* [AIM OF THE TASK]
A stretch of the entries below is to be set down exactly, running from the line with "staining by immunohistochemistry" through the line with "image of normal", both included, and no other line.

++++++++

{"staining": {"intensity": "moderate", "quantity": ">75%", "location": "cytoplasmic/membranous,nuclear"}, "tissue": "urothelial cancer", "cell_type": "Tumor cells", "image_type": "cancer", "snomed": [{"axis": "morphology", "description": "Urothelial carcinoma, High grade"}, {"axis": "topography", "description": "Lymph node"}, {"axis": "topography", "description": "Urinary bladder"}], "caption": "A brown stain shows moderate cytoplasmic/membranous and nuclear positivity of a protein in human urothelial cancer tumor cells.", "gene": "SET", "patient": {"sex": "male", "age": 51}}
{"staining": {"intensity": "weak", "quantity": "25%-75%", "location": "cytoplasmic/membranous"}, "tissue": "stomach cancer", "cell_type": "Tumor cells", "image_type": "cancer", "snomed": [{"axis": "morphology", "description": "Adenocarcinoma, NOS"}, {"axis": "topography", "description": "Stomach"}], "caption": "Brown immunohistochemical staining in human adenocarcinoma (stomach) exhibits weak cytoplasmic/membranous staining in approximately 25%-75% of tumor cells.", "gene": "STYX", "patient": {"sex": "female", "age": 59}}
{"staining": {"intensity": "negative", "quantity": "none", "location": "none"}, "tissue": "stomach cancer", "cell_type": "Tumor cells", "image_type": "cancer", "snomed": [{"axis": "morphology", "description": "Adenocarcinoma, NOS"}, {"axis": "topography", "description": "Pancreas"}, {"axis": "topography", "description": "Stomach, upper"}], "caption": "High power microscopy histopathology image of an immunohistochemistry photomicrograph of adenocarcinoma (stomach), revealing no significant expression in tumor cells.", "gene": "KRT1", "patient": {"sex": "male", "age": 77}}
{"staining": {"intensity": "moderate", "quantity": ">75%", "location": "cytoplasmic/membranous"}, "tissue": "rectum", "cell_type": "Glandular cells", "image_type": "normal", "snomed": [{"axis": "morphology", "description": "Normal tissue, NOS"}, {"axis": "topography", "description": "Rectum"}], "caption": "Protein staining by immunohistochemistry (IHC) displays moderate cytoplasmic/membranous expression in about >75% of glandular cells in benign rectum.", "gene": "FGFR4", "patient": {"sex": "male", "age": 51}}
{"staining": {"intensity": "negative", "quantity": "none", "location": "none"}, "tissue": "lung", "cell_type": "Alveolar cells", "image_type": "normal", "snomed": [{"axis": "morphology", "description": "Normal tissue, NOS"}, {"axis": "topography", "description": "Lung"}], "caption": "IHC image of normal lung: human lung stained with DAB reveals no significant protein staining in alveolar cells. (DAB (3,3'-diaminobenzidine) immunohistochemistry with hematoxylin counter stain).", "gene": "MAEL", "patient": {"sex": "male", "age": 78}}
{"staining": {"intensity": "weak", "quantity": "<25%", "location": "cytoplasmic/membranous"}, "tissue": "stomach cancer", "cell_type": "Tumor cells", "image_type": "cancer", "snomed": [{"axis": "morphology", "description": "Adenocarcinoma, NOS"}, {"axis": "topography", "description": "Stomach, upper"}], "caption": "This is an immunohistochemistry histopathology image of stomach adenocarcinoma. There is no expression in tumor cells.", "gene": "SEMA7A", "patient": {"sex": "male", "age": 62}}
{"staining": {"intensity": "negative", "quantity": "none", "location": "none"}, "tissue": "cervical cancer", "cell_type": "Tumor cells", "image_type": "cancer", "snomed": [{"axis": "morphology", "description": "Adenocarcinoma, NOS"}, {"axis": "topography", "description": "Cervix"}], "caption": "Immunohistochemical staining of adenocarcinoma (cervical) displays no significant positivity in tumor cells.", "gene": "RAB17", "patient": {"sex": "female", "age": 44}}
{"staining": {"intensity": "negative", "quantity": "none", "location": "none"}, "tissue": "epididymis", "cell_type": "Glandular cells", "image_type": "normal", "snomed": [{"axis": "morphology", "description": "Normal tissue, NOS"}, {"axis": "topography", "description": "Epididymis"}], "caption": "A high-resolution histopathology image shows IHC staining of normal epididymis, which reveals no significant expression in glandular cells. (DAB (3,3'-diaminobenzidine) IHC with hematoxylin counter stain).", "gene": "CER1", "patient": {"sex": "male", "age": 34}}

++++++++

* [ANSWER AREA]
{"staining": {"intensity": "moderate", "quantity": ">75%", "location": "cytoplasmic/membranous"}, "tissue": "rectum", "cell_type": "Glandular cells", "image_type": "normal", "snomed": [{"axis": "morphology", "description": "Normal tissue, NOS"}, {"axis": "topography", "description": "Rectum"}], "caption": "Protein staining by immunohistochemistry (IHC) displays moderate cytoplasmic/membranous expression in about >75% of glandular cells in benign rectum.", "gene": "FGFR4", "patient": {"sex": "male", "age": 51}}
{"staining": {"intensity": "negative", "quantity": "none", "location": "none"}, "tissue": "lung", "cell_type": "Alveolar cells", "image_type": "normal", "snomed": [{"axis": "morphology", "description": "Normal tissue, NOS"}, {"axis": "topography", "description": "Lung"}], "caption": "IHC image of normal lung: human lung stained with DAB reveals no significant protein staining in alveolar cells. (DAB (3,3'-diaminobenzidine) immunohistochemistry with hematoxylin counter stain).", "gene": "MAEL", "patient": {"sex": "male", "age": 78}}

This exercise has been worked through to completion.